American President Donald Trump has called for the implementation of a merit-based immigration system, similar to the ones used in countries like Australia and Canada.
During his first address to a joint session of Congress, the President the current US system of ‘lower-skilled’ legal immigration failed to protect workers and highlighted the Australian and Canadian systems.
“I believe that real and positive immigration reform is possible, as long as we focus on the following goals: to improve jobs and wages for Americans, to strengthen our nation’s security, and to restore respect for our laws,” the President said.
“It is a basic principle that those seeking to enter a country ought to be able to support themselves financially. Yet, in America, we do not enforce this rule, straining the very public resources that our poorest citizens rely upon,” he said.
He said a merit-based system would save money, raise wages “and help struggling families – including immigrant families – enter the middle class.”
In a major department from his previous rhetoric regarding immigration, the President has even suggested he would be willing to compromise on his infamously hardline immigration stance. On the proviso that the opposition Democrats Party are willing to do the same.
“The time is right for an immigration bill as long as there is compromise on both sides,” he was reported as telling a private meeting with national news anchors.
However, responding to the claims, many Democrats remain unconvinced that the President is willing to soften his controversial immigration stance.

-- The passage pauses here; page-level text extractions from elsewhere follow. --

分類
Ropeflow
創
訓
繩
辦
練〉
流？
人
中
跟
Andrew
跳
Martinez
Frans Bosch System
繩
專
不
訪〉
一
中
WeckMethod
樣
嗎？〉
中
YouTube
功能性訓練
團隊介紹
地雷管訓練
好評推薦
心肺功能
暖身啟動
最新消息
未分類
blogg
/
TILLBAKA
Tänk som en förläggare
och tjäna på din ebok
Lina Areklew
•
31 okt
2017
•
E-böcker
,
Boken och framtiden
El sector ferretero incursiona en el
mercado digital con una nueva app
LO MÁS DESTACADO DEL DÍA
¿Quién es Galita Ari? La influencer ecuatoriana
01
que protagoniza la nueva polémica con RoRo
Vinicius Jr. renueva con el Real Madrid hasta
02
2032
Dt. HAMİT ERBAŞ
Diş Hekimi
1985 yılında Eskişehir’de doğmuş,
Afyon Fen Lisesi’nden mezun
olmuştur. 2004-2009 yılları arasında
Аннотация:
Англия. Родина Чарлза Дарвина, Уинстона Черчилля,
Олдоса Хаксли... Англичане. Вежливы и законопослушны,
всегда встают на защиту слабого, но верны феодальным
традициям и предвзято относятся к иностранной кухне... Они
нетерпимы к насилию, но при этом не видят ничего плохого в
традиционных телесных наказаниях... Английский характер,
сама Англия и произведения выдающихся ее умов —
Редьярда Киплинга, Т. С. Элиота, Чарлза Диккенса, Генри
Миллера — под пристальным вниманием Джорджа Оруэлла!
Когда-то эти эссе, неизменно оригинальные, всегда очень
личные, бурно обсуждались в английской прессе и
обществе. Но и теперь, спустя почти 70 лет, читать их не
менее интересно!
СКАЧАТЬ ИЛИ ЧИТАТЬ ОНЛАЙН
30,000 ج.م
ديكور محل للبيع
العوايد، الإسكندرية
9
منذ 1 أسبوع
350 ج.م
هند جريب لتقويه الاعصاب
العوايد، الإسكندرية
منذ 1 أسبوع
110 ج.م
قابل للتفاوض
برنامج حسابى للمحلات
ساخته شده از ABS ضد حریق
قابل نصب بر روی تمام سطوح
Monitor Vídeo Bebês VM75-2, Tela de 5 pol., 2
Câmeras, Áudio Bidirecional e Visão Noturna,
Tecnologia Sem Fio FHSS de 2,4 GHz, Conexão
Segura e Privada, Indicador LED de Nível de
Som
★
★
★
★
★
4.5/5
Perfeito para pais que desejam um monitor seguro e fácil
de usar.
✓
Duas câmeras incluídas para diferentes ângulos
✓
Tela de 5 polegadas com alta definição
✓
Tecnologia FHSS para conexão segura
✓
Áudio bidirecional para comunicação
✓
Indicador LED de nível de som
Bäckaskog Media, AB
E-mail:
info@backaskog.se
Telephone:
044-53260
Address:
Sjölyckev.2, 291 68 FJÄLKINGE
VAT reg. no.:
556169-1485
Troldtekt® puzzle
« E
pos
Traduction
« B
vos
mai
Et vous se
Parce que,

“The only thing Donald Trump is interested in compromising is the United States Constitution,” said newly elected DNC chair Tom Perez, adding that Trump has painted immigrant families as criminals and floated mobilising 100,000 troops to act as a deportation force.
Meanwhile, Minority Leader Chuck Schumer said the immigrant community is “rightfully scared” of what President Trump has done so far regarding immigration.
“His executive order goes far beyond anything that anyone proposed. People are cowering. It’s going to hurt us economically — large numbers of people just aren’t going to show up to work and employers are going to start complaining.”